- [Exercise brief]: The lines needed are those from the start of the records through the line holding "V rokoch 2004 –2008", each copied exactly.

- [Data excerpts]:
/---
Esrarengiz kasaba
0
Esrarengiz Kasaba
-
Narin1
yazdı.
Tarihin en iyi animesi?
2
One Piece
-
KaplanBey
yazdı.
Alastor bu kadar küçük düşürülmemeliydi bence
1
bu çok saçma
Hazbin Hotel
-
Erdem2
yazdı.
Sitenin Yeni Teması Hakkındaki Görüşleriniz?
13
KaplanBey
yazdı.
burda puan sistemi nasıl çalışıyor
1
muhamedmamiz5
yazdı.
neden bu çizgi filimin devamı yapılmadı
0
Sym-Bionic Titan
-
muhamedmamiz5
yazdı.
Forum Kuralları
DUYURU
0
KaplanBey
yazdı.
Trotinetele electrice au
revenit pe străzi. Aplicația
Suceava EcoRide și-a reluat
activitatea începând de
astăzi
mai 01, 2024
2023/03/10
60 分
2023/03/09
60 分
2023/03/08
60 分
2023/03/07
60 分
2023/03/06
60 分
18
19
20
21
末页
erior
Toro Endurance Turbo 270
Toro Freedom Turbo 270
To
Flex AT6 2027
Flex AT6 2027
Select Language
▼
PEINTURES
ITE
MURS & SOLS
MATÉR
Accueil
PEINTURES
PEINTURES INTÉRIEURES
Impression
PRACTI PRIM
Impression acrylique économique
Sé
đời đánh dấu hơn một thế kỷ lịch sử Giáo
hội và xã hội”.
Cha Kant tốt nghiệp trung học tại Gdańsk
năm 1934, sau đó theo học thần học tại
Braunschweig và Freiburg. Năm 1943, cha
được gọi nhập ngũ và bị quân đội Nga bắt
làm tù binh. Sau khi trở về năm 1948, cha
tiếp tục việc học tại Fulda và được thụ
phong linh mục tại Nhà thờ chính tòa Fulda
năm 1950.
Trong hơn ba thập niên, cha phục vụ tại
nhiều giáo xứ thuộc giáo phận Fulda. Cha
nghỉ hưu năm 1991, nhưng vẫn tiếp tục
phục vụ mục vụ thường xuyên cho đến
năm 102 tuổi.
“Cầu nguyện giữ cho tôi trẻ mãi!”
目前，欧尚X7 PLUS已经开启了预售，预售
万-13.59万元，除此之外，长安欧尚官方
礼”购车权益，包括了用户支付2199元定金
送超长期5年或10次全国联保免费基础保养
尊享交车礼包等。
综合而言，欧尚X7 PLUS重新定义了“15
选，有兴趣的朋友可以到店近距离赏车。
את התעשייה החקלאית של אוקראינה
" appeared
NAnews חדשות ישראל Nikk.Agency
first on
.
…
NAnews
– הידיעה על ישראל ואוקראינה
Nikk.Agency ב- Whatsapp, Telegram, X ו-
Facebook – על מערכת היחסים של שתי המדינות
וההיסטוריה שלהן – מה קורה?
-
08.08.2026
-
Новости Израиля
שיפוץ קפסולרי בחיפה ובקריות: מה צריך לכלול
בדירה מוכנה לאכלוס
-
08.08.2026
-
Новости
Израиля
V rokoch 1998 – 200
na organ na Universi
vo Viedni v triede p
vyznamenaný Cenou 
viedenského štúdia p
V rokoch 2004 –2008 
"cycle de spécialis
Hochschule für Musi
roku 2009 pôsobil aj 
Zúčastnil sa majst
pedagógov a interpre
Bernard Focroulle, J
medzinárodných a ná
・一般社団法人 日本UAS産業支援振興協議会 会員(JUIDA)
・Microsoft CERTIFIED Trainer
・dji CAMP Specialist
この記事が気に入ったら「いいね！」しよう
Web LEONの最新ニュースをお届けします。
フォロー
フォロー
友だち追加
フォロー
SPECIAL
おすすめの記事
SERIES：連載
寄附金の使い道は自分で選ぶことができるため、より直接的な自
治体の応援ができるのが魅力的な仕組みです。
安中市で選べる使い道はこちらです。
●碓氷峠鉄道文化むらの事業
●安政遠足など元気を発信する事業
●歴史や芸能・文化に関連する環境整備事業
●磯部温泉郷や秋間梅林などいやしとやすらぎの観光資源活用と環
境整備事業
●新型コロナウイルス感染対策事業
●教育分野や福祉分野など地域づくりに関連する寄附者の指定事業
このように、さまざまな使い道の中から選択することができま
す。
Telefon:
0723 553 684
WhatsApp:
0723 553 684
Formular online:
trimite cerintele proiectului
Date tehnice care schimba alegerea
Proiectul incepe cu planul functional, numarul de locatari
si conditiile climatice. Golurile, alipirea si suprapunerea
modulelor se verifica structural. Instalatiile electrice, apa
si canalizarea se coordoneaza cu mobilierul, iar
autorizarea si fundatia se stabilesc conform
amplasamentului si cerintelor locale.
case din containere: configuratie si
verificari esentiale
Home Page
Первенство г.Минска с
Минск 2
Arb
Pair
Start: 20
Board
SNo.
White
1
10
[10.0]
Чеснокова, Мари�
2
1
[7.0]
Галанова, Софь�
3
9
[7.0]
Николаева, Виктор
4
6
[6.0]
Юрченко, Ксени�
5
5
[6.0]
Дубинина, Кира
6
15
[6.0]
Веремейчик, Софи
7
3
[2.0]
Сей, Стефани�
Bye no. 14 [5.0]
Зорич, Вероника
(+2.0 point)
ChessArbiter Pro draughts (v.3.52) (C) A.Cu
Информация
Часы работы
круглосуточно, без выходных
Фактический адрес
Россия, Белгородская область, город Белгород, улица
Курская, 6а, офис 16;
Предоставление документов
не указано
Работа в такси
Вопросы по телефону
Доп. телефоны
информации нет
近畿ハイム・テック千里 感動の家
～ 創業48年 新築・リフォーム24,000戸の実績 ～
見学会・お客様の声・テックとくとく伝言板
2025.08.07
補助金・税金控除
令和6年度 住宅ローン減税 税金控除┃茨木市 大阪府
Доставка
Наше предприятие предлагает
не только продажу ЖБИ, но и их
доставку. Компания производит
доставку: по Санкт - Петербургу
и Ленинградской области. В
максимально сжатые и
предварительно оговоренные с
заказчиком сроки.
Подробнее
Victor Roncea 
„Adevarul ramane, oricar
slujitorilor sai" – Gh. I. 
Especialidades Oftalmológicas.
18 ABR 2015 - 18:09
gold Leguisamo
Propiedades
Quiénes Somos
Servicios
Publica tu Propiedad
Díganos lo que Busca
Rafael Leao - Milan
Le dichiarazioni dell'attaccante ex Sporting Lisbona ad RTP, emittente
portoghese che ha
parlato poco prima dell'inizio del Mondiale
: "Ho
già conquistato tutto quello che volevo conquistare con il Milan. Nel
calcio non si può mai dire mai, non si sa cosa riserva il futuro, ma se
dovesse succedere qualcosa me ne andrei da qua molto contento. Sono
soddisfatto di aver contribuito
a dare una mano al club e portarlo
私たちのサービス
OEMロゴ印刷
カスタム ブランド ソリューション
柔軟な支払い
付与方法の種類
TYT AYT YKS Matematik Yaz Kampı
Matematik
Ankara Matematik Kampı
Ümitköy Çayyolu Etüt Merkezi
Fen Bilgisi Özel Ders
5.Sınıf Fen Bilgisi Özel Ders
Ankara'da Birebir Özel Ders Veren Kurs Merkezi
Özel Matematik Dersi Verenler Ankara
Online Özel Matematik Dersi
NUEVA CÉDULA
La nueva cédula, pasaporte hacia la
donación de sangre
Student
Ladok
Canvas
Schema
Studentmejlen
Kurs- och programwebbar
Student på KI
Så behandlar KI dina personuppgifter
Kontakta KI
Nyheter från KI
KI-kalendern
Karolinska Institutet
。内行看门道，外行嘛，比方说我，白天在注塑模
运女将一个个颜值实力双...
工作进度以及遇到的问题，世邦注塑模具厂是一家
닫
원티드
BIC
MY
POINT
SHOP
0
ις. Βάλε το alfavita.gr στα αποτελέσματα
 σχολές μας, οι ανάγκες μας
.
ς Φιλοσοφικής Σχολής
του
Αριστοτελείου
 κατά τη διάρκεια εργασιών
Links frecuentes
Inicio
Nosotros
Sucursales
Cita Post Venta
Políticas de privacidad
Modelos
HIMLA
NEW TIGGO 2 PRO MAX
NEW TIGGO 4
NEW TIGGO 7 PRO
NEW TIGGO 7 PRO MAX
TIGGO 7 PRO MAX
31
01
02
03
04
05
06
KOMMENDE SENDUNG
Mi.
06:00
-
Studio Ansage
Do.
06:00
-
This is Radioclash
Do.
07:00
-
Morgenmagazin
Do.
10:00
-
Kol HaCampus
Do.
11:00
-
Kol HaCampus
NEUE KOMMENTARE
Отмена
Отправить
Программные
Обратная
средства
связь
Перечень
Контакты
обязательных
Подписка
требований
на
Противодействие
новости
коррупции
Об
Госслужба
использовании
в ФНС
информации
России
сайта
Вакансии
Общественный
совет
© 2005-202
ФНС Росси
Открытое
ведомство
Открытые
\---
- [Solution to the exercise]:
Esrarengiz kasaba
0
Esrarengiz Kasaba
-
Narin1
yazdı.
Tarihin en iyi animesi?
2
One Piece
-
KaplanBey
yazdı.
Alastor bu kadar küçük düşürülmemeliydi bence
1
bu çok saçma
Hazbin Hotel
-
Erdem2
yazdı.
Sitenin Yeni Teması Hakkındaki Görüşleriniz?
13
KaplanBey
yazdı.
burda puan sistemi nasıl çalışıyor
1
muhamedmamiz5
yazdı.
neden bu çizgi filimin devamı yapılmadı
0
Sym-Bionic Titan
-
muhamedmamiz5
yazdı.
Forum Kuralları
DUYURU
0
KaplanBey
yazdı.
Trotinetele electrice au
revenit pe străzi. Aplicația
Suceava EcoRide și-a reluat
activitatea începând de
astăzi
mai 01, 2024
2023/03/10
60 分
2023/03/09
60 分
2023/03/08
60 分
2023/03/07
60 分
2023/03/06
60 分
18
19
20
21
末页
erior
Toro Endurance Turbo 270
Toro Freedom Turbo 270
To
Flex AT6 2027
Flex AT6 2027
Select Language
▼
PEINTURES
ITE
MURS & SOLS
MATÉR
Accueil
PEINTURES
PEINTURES INTÉRIEURES
Impression
PRACTI PRIM
Impression acrylique économique
Sé
đời đánh dấu hơn một thế kỷ lịch sử Giáo
hội và xã hội”.
Cha Kant tốt nghiệp trung học tại Gdańsk
năm 1934, sau đó theo học thần học tại
Braunschweig và Freiburg. Năm 1943, cha
được gọi nhập ngũ và bị quân đội Nga bắt
làm tù binh. Sau khi trở về năm 1948, cha
tiếp tục việc học tại Fulda và được thụ
phong linh mục tại Nhà thờ chính tòa Fulda
năm 1950.
Trong hơn ba thập niên, cha phục vụ tại
nhiều giáo xứ thuộc giáo phận Fulda. Cha
nghỉ hưu năm 1991, nhưng vẫn tiếp tục
phục vụ mục vụ thường xuyên cho đến
năm 102 tuổi.
“Cầu nguyện giữ cho tôi trẻ mãi!”
目前，欧尚X7 PLUS已经开启了预售，预售
万-13.59万元，除此之外，长安欧尚官方
礼”购车权益，包括了用户支付2199元定金
送超长期5年或10次全国联保免费基础保养
尊享交车礼包等。
综合而言，欧尚X7 PLUS重新定义了“15
选，有兴趣的朋友可以到店近距离赏车。
את התעשייה החקלאית של אוקראינה
" appeared
NAnews חדשות ישראל Nikk.Agency
first on
.
…
NAnews
– הידיעה על ישראל ואוקראינה
Nikk.Agency ב- Whatsapp, Telegram, X ו-
Facebook – על מערכת היחסים של שתי המדינות
וההיסטוריה שלהן – מה קורה?
-
08.08.2026
-
Новости Израиля
שיפוץ קפסולרי בחיפה ובקריות: מה צריך לכלול
בדירה מוכנה לאכלוס
-
08.08.2026
-
Новости
Израиля
V rokoch 1998 – 200
na organ na Universi
vo Viedni v triede p
vyznamenaný Cenou 
viedenského štúdia p
V rokoch 2004 –2008 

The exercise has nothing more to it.